Before meeting Sabrina Abda whose book he prefaced, Gilles Manceron had two family members. It was around 2007 not in Guelma, but in Algiers. Manceron was there in the company of Mohammed Harbi for the purposes of a conference organized by the daily El Watan on the “War of Memories”. Mabrouk Abda, uncle of Sabrina, and one of his sons moved to Blida where they resided. Objective: to seize the opportunity of the presence of French and Algerian historians living in France to ask them to take advantage of their proximity to the centers of the French archives and to work on the drama of the Abda family ”.

Meanwhile, the names of Amor, Smaïl and Ali Abda and the tragic conditions of their death had arose in the book of Jean-Pierre Peyroulou “Guelma, 1945. A French subversion in colonial Algeria” (La Découverte, 2009) and in the posthumous testimony of Marcel Reggui published the same year and in the same publisher: “The massacres of Guelma. Algeria, May 1945: an unprecedented investigation into the fury of colonial militias » (Preface by JP Peyroulou). The historian and Marcel Reggui evoke the assassination of the ABDA, their political parentage – of the PPA activists engaged in the spring of 1945 in the ranks of the AML – and the circumstances of their death. Born Mahmoud, Marcel Reggui (1905-1996), a Muslim French ” converted to Catholicism upon his arrival in France in 1947. Marcel Reggui experienced a drama similar to the drama of the father of Sabrina. His sister and two of his brothers were murdered by militias of French settlers set up on the initiative of the sub-prefect Achiary.

The circumstances made the paths of Gilles Manceron and Mabrouk Abda are not crossed again. It was thanks to two thematic events on colonial history that in Nanterre and then in Paris that the historian met Sabrina Abda. She taught him that his uncle had bowed out.

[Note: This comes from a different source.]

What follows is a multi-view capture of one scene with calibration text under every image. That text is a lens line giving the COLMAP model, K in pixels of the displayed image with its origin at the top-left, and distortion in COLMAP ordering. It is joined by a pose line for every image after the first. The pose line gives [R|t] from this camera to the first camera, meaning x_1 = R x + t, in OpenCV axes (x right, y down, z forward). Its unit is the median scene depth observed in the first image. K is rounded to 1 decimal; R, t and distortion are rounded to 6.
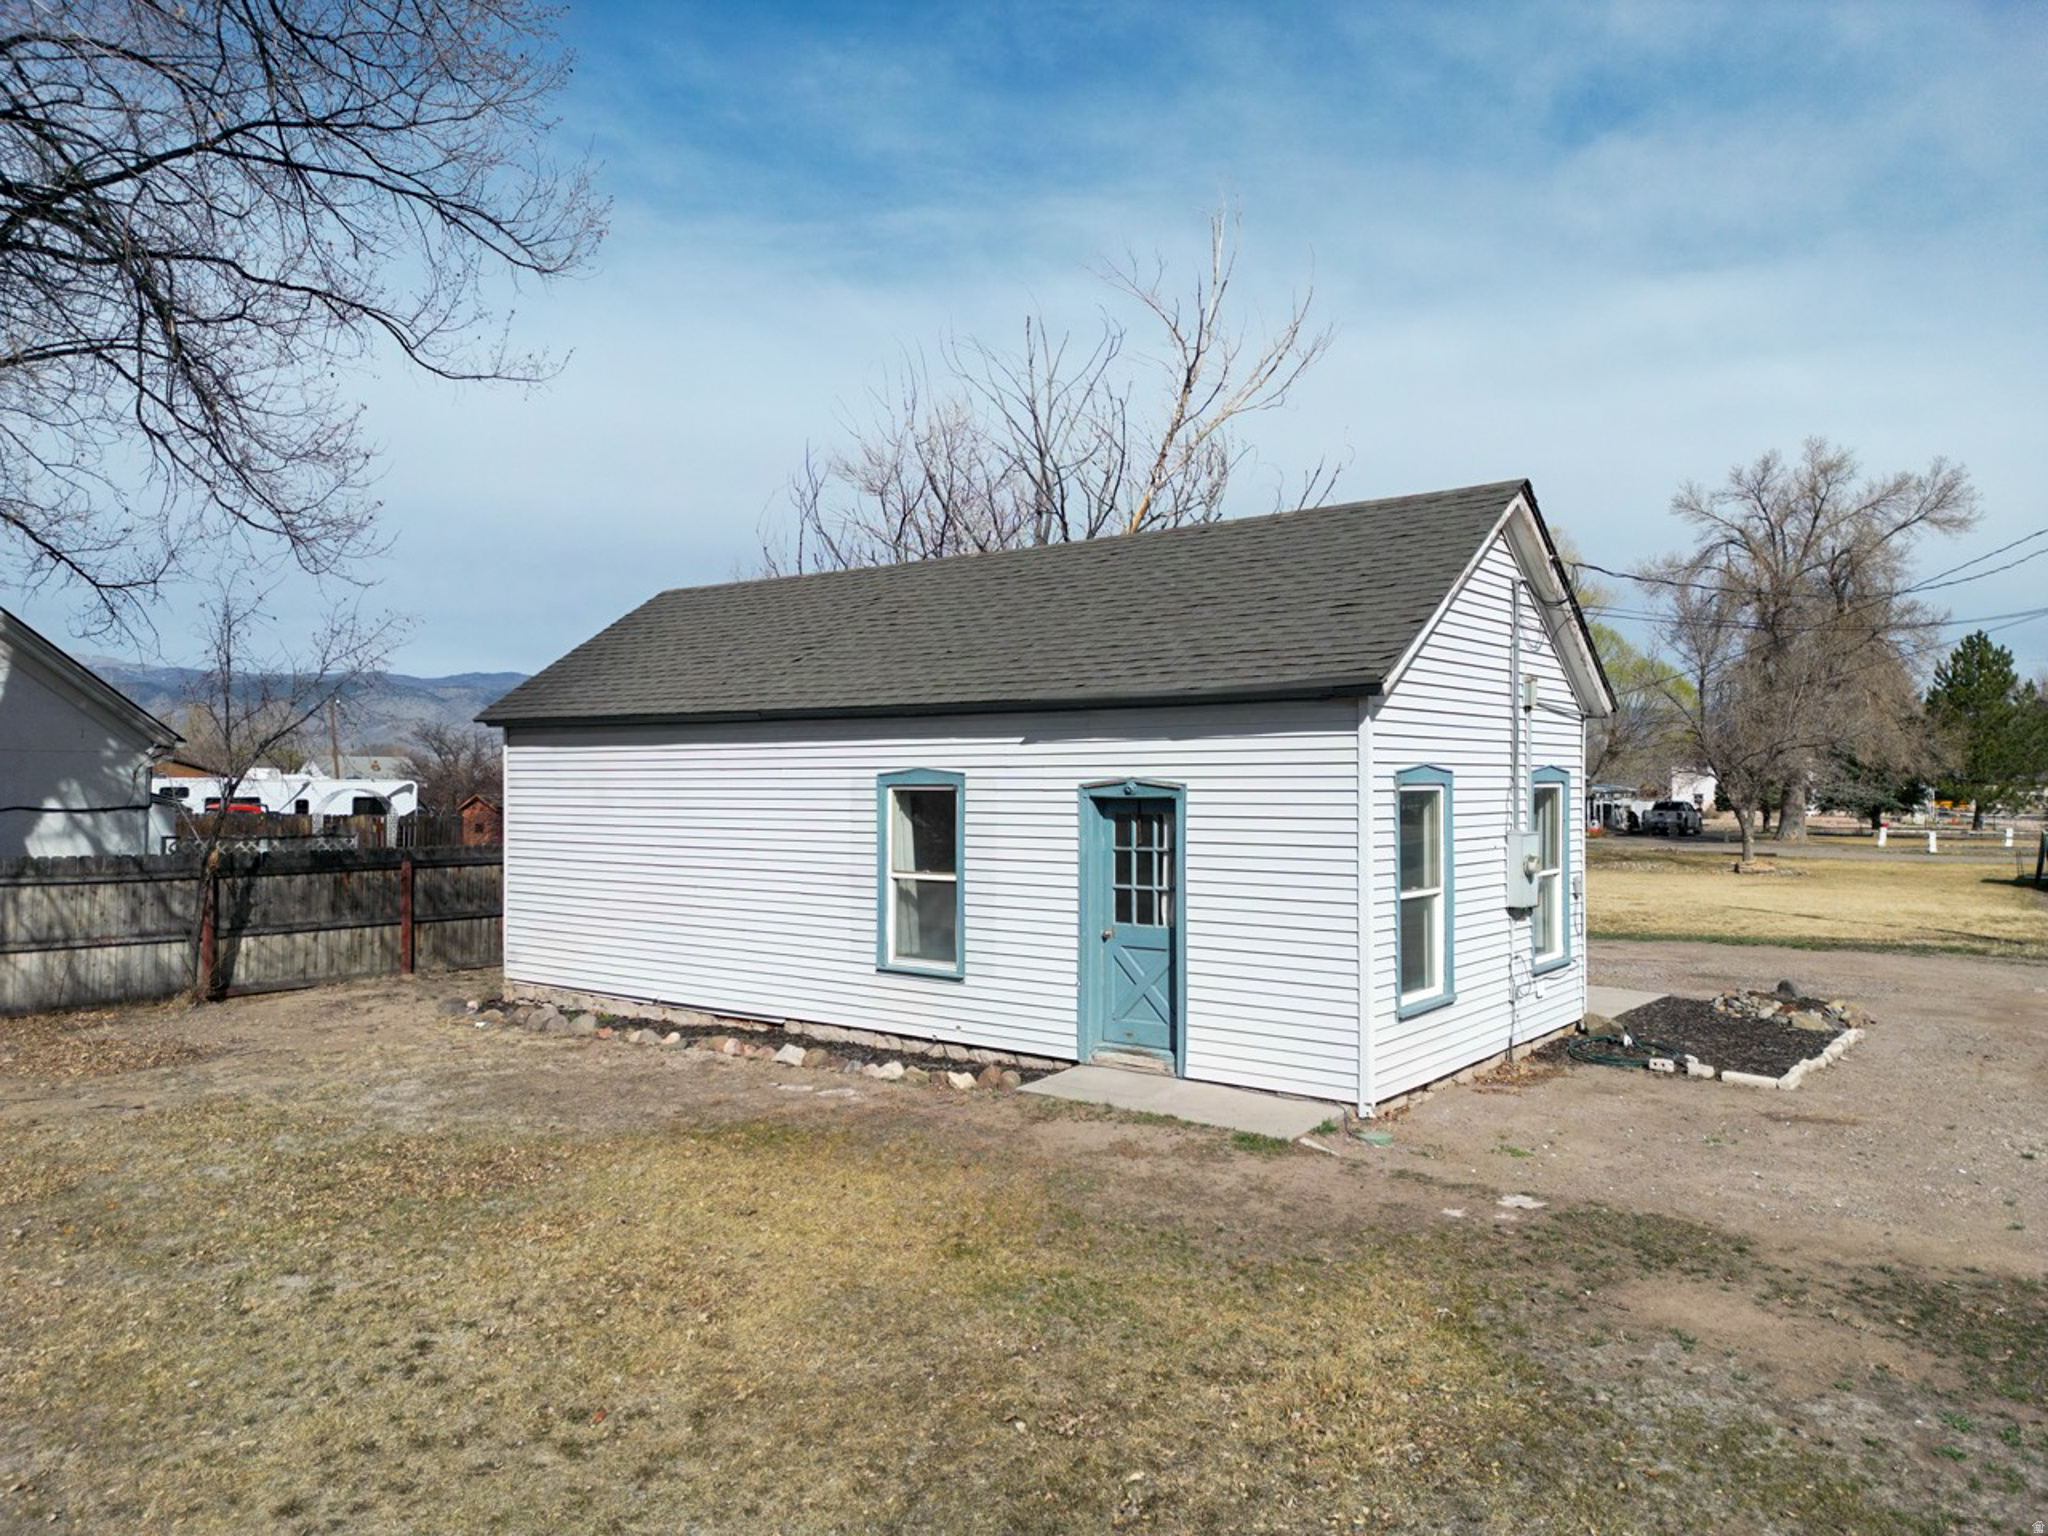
lens RADIAL K [[1429.7, 0, 1027.0], [0, 1429.7, 757.4], [0, 0, 1]] dist [0.069748, -0.058808]
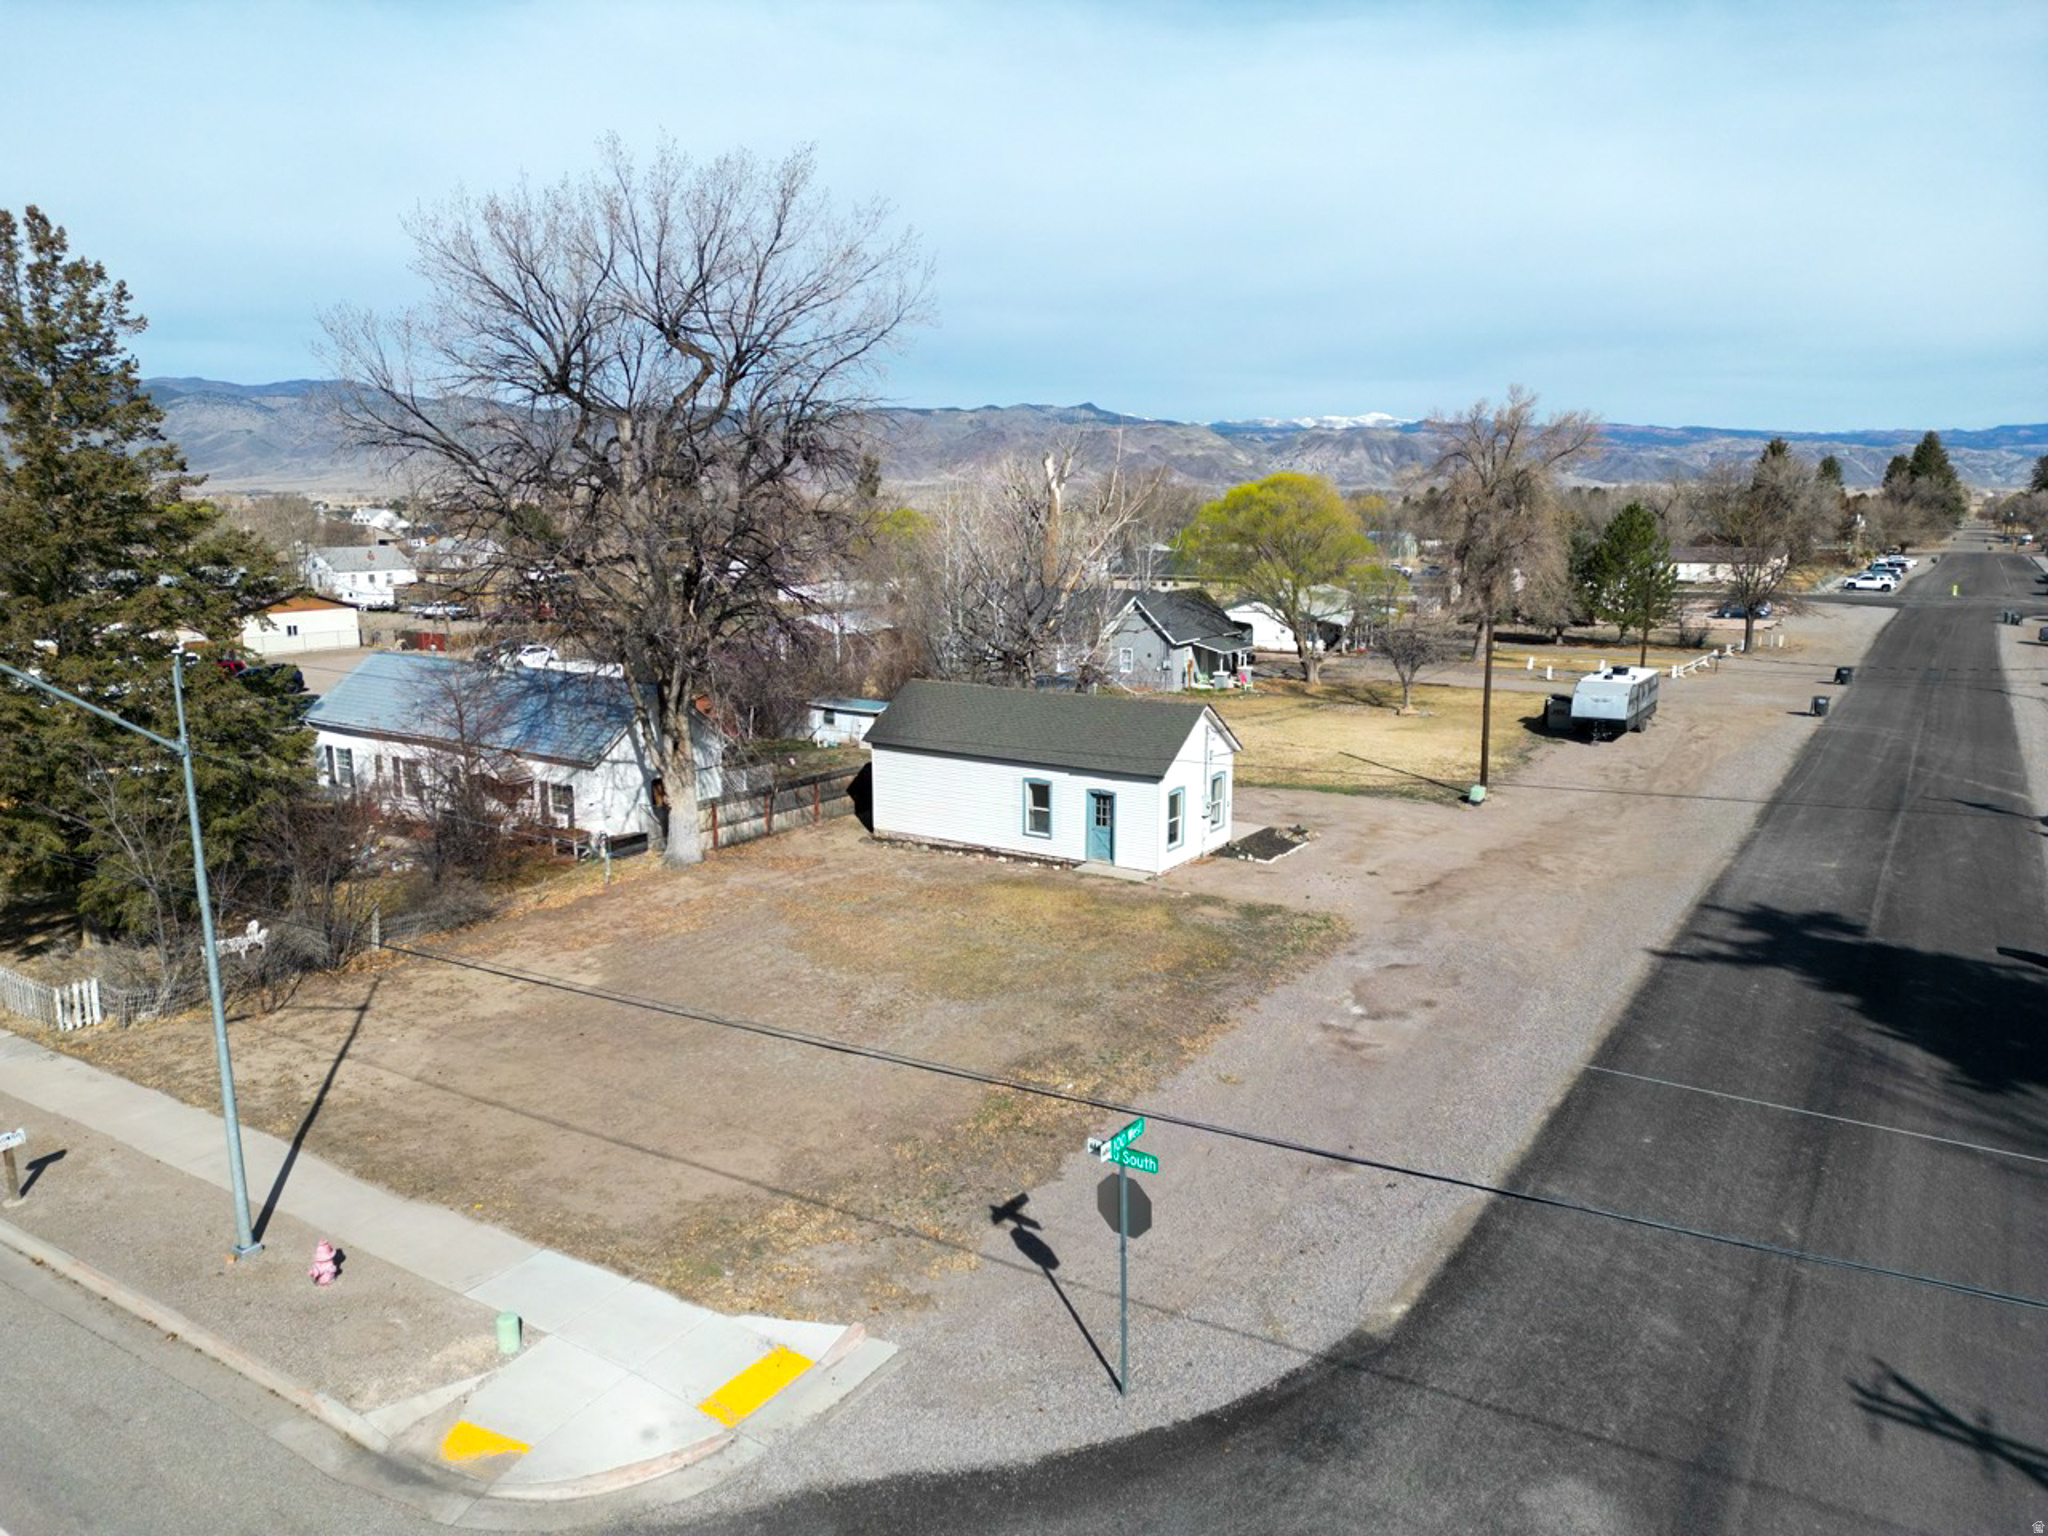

If he could not grant the uncle’s request, Gilles Manceron accompanied with his aura as a historian the niece. In addition to advice and orientations over the meetings, he prefaced his manuscript. “This book by Sabrina which seems eighty years after this terrible drama of” the other May 8, 1945 “realizes the hope which was that of this uncle and all his family ”. Thanks to her tenacious effort, Sabrina concretizes the hope of her uncle and allows, underlines Manceron, to make known ” terrible violence and the great injustice ” that the Abda family had suffered. Violence and injustice “deeply emblematic of the colonial fact”.

In its preface, Gilles Manceron recalls the particularity of the massive repression perpetrated in Guelma throughout the weeks after May 8, 1945. ” We know better ” the repression which occurred in Sétif and in its region in western Constantine than that which fell on Guelma and its surroundings. “In this city, however, the course of the facts was particular since the violence was largely the fact of the militia made up of European civilians which was formed in the months preceding on May 8, 1945 and which expected only a pretext to fall on the Aboriginal population of the city and its surroundings ”. This particular course, explains the historian, ” is an emblematic and paroxysmal case of colonial violence ”. And this course “appears in the story that Sabrina Abda makes of murderous violence which fell on her family ”.





Source link

Leave a Reply

Your email address will not be published. Required fields are marked *

Please enable JavaScript in your browser to complete this form.